By the time Star Wars: Episode V – The Empire Strikes Back hit the theatres in May 1980, the franchise was no longer an unknown entity. The movie had a limited release to begin with, earning $10.8 million, which would soon expand to $209 million, making it the biggest movie of 1980 in North America. With Star Wars: Episode VI – Return of the Jedi, the saga came to an end, once more with lot of glory at the box-office. The movie has earned more than $300 million in North America, including the re-releases, a feat that remarkably has been achieved by only nine movies in the 20th Century which includes three Star Wars films (Episode I, IV & VI).
Note: Figures are in USD million
When George Lucas brought back the saga to a newer generation through the prequel trilogy, the anticipation was sky-high, as one would have expected. Star Wars: Episode I – The Phantom Menace released in May 1999, sixteen years since Return of the Jedi, and it opened with about $65 million earnings in North America. Even though critics and even some fans never warmed up to the prequel trilogy, Star Wars: Episode I – The Phantom Menace kept minting money, eventually earning more than the domestic earnings of A New Hope (things would be very different if we adjust for inflation). That made The Phantom Menace the highest grossing movie of the Star Wars franchise, both domestically and globally, and the only one of the first six films to earn more than a billion dollars worldwide.
The mixed reviews for Star Wars: Episode I – The Phantom Menace might have dampened things a bit for the sequel, but a Star Wars movie is always an occasion that one shouldn’t miss. So Star Wars: Episode II – Attack of the Clones was another terrific success, earning more than $300 million each in North America and overseas, though it was less of a phenomenon when you compare it with some other terrific releases of the year: Sam Raimi’s Spider-Man which would mark the beginning of a mind-blowing trilogy; the movie adaptation of the second book in J.K. Rowling’s series titled Harry Potter and the Chamber of Secrets; and the second movie of another epic adventure which has become as deeply ingrained in pop culture as Star Wars, Peter Jackson’s The Lord of the Rings: The Two Towers. Attack of the Clones was a bit adrift of these movies in terms of global box-office earnings. The final movie of the prequel trilogy Star Wars: Episode III – Revenge of the Sith however received much better reviews, and being the finale, more attention as well. It was the only movie of 2005 to earn more than $300 million in North America, miles ahead of the other movies in terms of box-office collections, but globally it fell marginally short of the earnings of Harry Potter and the Goblet of Fire. Nonetheless, the box-office power of the Star Wars series was proven once again, and it seemed to be a terrific way to end things.
Note: Figures are in USD million
Until… Disney decided it could do more. It bought Lucasfilm, got J.J. Abrams, and created Star Wars: Episode VII – The Force Awakens. With its heavy promotions, and of course a great movie, the latest Star Wars flick has done what 1977’s Star Wars movie is famous for accomplishing.

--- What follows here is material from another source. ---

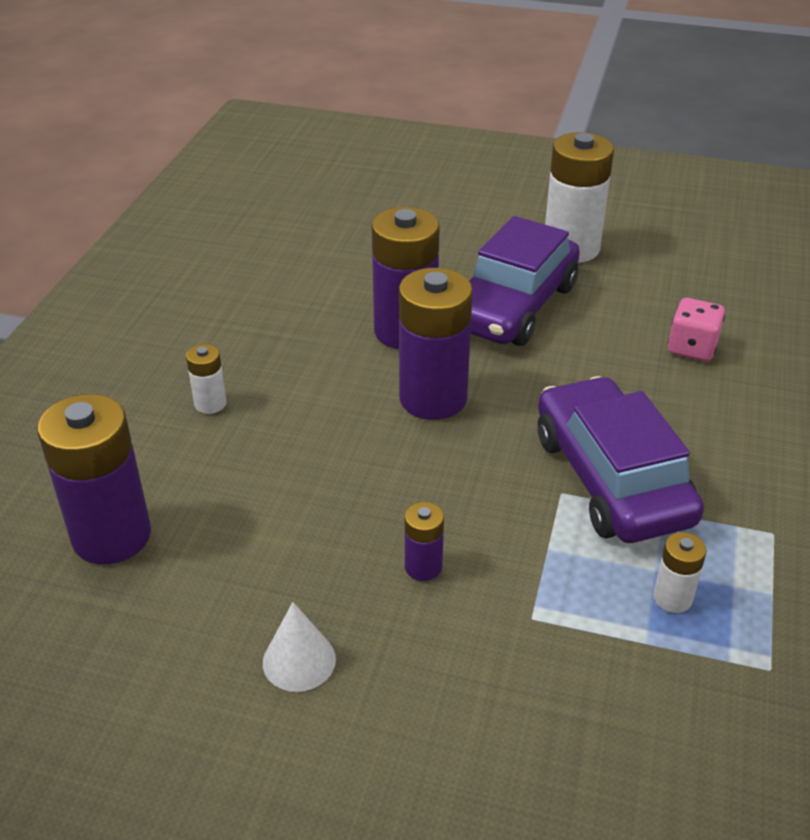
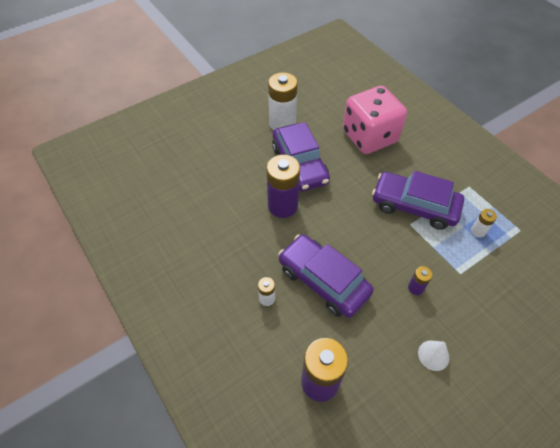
camera: 50 degrees left, 15 degrees up
(309, 445) = (323, 281): none -> purple car
(433, 398) = (330, 225): purple battery -> none
(692, 348) = (369, 137): pink dice -> pink dice, size x2.33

Breaking records! Star Wars: Episode VII – The Force Awakens earned $248 million in North America in its opening weekend, a feat that seems so difficult to be broken by anyone in the near future other than another Star Wars movie. It also accomplished the biggest global opening, and is now on path to become the fastest earner of a billion dollars worldwide. To what heights will this movie reach is something everyone is learning and processing with each passing day. So be it any decade since the first movie’s release in the 1970s, Star Wars saga has left a massive mark on the box-office and an everlasting impression on the audience. The Force is definitely strong with this one!